Надувшись водки, как воды из-под крана, Ваня таким образом ушел от мира сего.
Непрерывно пил он и следующие дни, опоминаясь только для того, чтобы доползти до бутылки с самогоном и сразу влить в себя самую дикую порцию. И опять, тут же рядом, тяжело и неумолимо засыпал.
Наконец после одного долгого беспробудного сна он очнулся.
Утренние лучи солнца играли у него на лице, и голос Пелагеи Андреевны около него прозвучал: «Сынок, милый, что ж ты пьешь-то, как зверь». Ваня от страха почесался и привстал. Добрые, но уже с сумасшедшинкой, глаза Пелагеи смотрели на него.
Откуда ни возьмись вынырнула большая, в пуху голова Пети.
— Чай, чай надо пить, Ваня, — проговорила голова.
С ужасом Ваня заметил, что над его постелью висит огромный Портрет Надюши. Это была действительно милая девочка с доверчивыми ясными глазами ребенка. В ее руках был мяч, тот самый, который под шумок украл толстопузый малыш. Озираясь, Ваня в одних трусах пошел к столу. Его нелепая трусливая фигура безразлично освещалась солнцем. Прислуживала Анастасья.
Узнав, что Пелагея спала с ним в одной кровати, Ваня чуть не упал.
— Пупок-то у тебя, Ваня, совсем как у Надюши, — сморщенно проговорила Пелагея, прихлебывая чай.
И мутно, чуть остановившимися глазами посмотрела в лицо Вани.
Ваня обмер. Глянул по сторонам. «А может, все в мою пользу», — появилась наглая мысль.
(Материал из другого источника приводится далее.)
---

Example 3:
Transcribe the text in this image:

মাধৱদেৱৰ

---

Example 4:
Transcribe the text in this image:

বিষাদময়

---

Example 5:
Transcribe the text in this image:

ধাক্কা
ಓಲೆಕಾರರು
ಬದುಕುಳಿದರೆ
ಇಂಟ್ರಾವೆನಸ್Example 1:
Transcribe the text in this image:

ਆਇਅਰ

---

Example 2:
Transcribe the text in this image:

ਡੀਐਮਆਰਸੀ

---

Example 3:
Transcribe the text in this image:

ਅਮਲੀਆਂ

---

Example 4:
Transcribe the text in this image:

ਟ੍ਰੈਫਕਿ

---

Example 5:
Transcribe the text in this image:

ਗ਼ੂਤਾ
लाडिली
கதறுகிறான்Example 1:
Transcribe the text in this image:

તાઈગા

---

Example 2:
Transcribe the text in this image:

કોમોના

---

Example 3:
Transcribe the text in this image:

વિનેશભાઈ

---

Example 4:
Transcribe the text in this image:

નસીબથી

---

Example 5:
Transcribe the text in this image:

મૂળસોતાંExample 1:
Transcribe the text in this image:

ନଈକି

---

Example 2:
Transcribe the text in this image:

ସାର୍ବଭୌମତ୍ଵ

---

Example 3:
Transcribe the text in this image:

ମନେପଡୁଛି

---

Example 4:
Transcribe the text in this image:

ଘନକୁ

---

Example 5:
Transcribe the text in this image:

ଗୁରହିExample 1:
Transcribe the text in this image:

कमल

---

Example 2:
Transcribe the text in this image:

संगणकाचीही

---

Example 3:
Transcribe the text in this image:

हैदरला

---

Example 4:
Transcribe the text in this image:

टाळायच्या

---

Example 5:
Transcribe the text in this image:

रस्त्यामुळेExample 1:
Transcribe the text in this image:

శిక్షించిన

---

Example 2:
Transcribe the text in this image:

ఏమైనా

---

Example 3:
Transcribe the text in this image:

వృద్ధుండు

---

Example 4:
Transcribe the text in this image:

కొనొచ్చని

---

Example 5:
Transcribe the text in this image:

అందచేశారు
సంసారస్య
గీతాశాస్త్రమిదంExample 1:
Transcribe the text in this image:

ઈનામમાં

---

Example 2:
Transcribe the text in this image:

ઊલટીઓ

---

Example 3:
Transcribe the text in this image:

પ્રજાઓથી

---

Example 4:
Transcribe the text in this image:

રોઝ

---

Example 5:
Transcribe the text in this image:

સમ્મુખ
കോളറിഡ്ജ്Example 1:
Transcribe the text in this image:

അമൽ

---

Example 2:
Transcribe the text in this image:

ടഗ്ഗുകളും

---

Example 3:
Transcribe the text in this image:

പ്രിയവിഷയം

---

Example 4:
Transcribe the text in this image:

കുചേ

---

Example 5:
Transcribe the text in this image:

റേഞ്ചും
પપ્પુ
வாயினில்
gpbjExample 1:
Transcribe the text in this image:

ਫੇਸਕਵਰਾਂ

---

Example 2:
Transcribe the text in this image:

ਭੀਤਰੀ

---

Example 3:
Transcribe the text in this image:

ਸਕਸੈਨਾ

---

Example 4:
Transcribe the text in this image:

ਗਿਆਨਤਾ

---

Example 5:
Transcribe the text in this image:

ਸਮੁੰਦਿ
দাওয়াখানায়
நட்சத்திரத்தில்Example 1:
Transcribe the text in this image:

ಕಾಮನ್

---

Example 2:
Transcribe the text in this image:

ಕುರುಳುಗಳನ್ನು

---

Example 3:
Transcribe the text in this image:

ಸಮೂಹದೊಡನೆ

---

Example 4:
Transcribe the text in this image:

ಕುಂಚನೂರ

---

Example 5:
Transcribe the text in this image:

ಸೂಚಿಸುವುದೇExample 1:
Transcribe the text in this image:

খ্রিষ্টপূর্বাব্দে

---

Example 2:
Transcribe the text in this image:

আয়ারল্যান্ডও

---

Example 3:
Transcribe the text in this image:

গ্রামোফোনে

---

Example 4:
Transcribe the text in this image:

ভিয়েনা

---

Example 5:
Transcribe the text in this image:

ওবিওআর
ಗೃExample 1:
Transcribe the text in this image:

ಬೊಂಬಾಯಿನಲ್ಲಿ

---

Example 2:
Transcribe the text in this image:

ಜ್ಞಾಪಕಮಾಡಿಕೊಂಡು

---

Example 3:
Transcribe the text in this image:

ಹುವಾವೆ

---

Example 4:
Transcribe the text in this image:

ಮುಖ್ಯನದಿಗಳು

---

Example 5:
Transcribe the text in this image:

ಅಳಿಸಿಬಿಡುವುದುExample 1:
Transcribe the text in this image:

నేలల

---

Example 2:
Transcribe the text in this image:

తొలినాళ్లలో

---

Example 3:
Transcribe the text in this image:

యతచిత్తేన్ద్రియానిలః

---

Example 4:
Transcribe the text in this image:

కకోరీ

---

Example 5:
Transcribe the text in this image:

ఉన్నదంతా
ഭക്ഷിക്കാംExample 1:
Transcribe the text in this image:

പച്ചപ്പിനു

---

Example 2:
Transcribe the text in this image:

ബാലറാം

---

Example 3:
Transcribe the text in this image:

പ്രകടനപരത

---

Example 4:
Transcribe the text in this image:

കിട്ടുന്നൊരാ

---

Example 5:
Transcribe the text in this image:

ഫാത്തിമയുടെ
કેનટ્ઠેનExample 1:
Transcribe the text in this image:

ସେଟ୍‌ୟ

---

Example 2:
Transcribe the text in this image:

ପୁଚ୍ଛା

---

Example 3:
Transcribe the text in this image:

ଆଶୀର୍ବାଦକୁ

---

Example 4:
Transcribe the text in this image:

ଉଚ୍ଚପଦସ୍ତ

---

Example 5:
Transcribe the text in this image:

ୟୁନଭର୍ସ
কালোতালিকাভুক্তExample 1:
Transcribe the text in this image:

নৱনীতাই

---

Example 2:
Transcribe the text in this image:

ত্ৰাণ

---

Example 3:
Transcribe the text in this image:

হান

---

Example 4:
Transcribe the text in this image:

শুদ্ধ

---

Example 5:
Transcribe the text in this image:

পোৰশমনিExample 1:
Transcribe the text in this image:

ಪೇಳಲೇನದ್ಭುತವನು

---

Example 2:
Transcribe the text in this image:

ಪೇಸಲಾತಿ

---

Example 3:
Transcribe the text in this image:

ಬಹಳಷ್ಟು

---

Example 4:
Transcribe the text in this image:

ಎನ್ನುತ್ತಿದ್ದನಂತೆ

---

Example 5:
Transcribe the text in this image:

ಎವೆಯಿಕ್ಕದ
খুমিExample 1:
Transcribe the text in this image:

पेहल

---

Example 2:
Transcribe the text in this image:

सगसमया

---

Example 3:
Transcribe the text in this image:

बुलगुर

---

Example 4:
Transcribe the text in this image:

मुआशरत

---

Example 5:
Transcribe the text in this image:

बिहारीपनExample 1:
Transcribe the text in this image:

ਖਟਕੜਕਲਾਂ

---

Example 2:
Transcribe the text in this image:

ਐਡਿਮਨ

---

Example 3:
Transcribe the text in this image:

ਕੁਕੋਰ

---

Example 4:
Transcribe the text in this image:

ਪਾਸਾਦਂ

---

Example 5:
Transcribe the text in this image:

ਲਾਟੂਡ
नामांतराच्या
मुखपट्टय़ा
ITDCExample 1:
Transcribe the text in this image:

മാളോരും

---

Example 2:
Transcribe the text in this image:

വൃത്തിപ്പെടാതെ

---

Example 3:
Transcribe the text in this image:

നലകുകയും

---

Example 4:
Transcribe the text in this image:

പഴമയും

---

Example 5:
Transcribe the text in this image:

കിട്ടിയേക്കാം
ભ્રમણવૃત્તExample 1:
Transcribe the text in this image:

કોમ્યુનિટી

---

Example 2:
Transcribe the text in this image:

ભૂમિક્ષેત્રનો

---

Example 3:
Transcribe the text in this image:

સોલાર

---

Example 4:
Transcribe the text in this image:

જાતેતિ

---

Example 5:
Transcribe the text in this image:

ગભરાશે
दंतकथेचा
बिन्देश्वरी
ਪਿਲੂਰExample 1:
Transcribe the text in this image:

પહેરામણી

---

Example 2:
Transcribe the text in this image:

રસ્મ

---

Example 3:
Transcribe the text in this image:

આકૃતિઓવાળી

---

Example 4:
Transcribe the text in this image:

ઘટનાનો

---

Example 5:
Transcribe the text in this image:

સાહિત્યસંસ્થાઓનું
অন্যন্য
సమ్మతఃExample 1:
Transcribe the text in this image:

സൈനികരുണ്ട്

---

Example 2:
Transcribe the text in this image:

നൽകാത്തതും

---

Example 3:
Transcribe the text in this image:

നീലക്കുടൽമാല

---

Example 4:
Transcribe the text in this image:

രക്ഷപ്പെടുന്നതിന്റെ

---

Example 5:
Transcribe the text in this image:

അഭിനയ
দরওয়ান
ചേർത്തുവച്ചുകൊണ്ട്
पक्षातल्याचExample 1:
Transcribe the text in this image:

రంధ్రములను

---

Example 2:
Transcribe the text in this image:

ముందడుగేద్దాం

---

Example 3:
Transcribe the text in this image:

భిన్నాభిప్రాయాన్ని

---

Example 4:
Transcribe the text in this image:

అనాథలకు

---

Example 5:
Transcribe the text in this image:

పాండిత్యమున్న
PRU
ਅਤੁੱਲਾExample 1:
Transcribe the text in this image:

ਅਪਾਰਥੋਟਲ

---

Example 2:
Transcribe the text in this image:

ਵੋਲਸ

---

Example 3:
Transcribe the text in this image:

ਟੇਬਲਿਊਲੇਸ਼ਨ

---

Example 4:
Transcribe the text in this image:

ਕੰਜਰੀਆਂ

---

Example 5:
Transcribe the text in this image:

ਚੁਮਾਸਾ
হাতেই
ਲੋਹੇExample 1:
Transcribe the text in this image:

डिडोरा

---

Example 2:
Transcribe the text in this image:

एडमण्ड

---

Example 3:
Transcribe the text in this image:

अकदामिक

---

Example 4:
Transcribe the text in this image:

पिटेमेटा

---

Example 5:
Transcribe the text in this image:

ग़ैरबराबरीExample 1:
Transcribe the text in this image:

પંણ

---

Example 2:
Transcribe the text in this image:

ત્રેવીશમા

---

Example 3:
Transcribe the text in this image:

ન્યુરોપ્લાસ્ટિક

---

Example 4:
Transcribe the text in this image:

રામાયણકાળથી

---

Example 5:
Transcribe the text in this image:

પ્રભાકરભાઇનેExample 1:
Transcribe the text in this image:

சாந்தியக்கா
Наконец все, кроме Анастасьи, разошлись на работу.
Ваня пугливо бродил по дому, и ему казалось, что он все время натыкается на Надюшины вещи. (Пелагея по странности ходатайствовала даже, чтобы перенести Надину могилку им во двор, и место облюбовала: в огороде).
Потянулись легкие незабвенные дни.
— Ешь, сынок, ешь, — говорила Пелагея, пристально вглядываясь в его жующий рот.
По мере того как Ваня чувствовал, что его не хотят убивать, у него разыгрался аппетит.
Но срывы все-таки были. Правда, Пелагея больше не ложилась в его постель. И пугал-то его больше Петя. Он был совсем смирный, как тень Пелагеи, но травмировал Ваню своим нелепо-бессмысленным доброжелательством.
Аккуратно из каких-то далеких углов приводил Ванюше худых, непонятных девок. И только иногда Ване становилось совсем нехорошо: когда Петя, как морж, долго вглядывался в Надюшин портрет и потом тяжело переводил глаза на Ваню. При этом Петя неожиданно, враз, всем телом вздрагивал. Но потом опять опоминался.
А Анастасья мимоходом заметила, что топор из комода он выбросил далеко, на помойку.
Сама-то Анастасья относилась к Ванюше просто, по-хозяйственному: иногда даже мыла ему ноги, запросто, как моют тарелки.